According to wikipedia:

In statistics a minimum-variance unbiased estimator (MVUE) or uniformly minimum-variance unbiased estimator (UMVUE) is an unbiased estimator that has lower variance than any other unbiased estimator for all possible values of the parameter.

Can a biased Bayesian estimator perform better? If so, are there any examples?

I personally think it cannot since the least value of the (MSE = $$\text{Bias}^2$$ + Variance) is achieved by the MVUE, for a biased Bayesian estimator to perform better than this would mean that it has a strictly lower variance as compared to the MVUE. I'm unable to justify this part. Can a bayesian estimator have a lower variance than the MVUE?

First of all the equation is $$MSE = Bias^2 + Variance$$ and not Bias.

Now in MVUE estimators, the Bias is zero and the variance is equal to the CRLB (Cramer-Rao Lower Bound) calculated as follows:

CRLB($$\hat \theta$$) = $$\dfrac{1}{-E[\dfrac{\partial^2 \ln P(X;\theta)}{\partial \theta^2}]}$$

The MSE then is equal to the variance.

To define the Bayes estimators we need to define the cost function $$C(\hat \theta,\theta)$$ which is the cost of choosing $$\hat \theta$$ instead of $$\theta$$. Then the Bayes estimator is an estimator in which minimizes the expected cost function with respect to the posterior distribution. Mathematically it is defined as follows:

$$E[C(\hat \theta,\theta)|x] = \int C(\hat \theta,\theta) P(\theta|x) d\theta$$

Where $$P(\theta|x)$$ is the posterior distribution. Bayes estimator $$\hat \theta$$ minimizes the above expression.

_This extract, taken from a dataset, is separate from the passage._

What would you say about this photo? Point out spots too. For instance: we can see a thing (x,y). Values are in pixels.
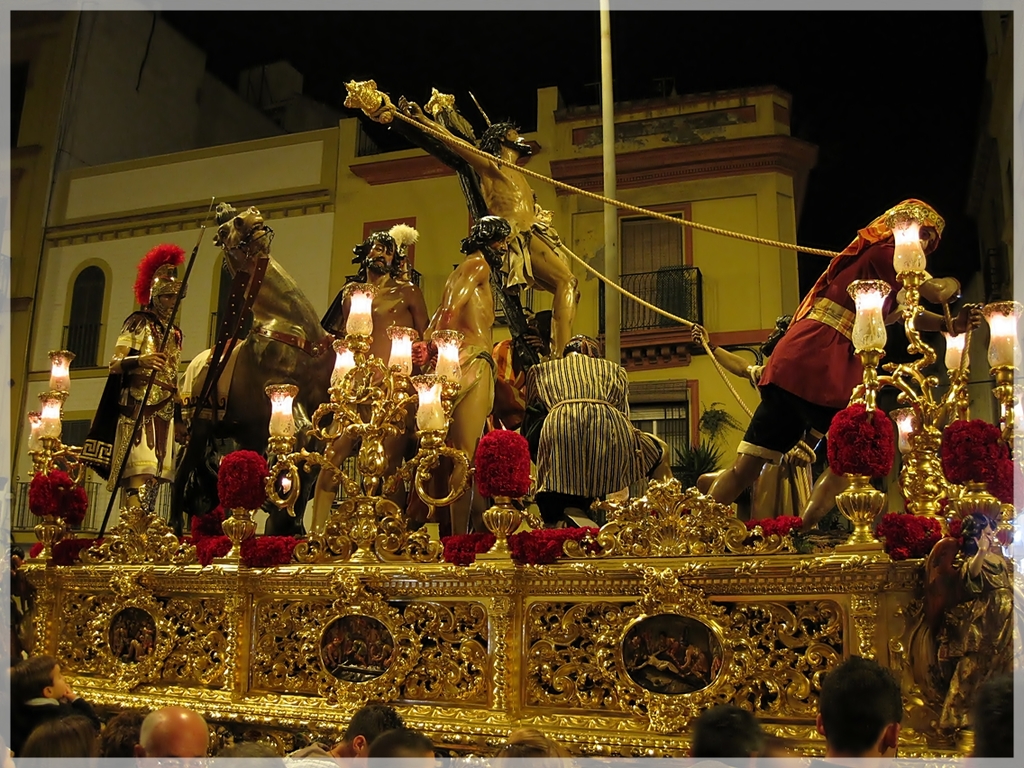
In this image we can see the group of statues (518,350). And we can see the lamps (41,454) with lights (450,368). And we can see the group of people (871,716) standing in front of statues (581,463). And we can see the buildings (782,167). And we can see the pole (607,153).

Now if you let the cost to be the quadratic cost defined as follows:

$$C(\hat \theta,\theta) = (\theta - \hat \theta)^2$$

Then the estimator becomes the MMSE (Minimum mean square estimator error) which minimizes the square of residuals or the MSE.

The MMSE estimators have the lowest possible MSE among all the estimators since they are designed to minimize the MSE and they are Bayesian estimators.

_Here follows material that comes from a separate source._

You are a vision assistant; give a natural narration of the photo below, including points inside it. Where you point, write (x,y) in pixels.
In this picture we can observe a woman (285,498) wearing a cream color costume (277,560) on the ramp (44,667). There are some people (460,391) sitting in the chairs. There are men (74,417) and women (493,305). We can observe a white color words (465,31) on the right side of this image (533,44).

The MVUE estimator (say $$f$$) achieves the lowest variance out of all estimators such that bias is zero. However, there is no reason why an estimator with non-zero bias (say $$f'$$) could not have a variance much lower than that of the MVUE, such that overall $$\text{MSE}(f) > \text{MSE}(f')$$ holds.
Consider for example the ridge regression estimator $$f_\lambda$$ with $$\lambda \geq 0$$ a regularisation parameter. Then $$f_0$$ is the least squares estimator which we know is a MVUE (Gauss-Markov theorem). However $$\inf_{\lambda} \text{MSE}(f_\lambda) \leq \text{MSE}(f_0),$$ by definition of an infimum, and frequently $$f_\lambda$$ can indeed achieve lower MSE for $$\lambda > 0$$.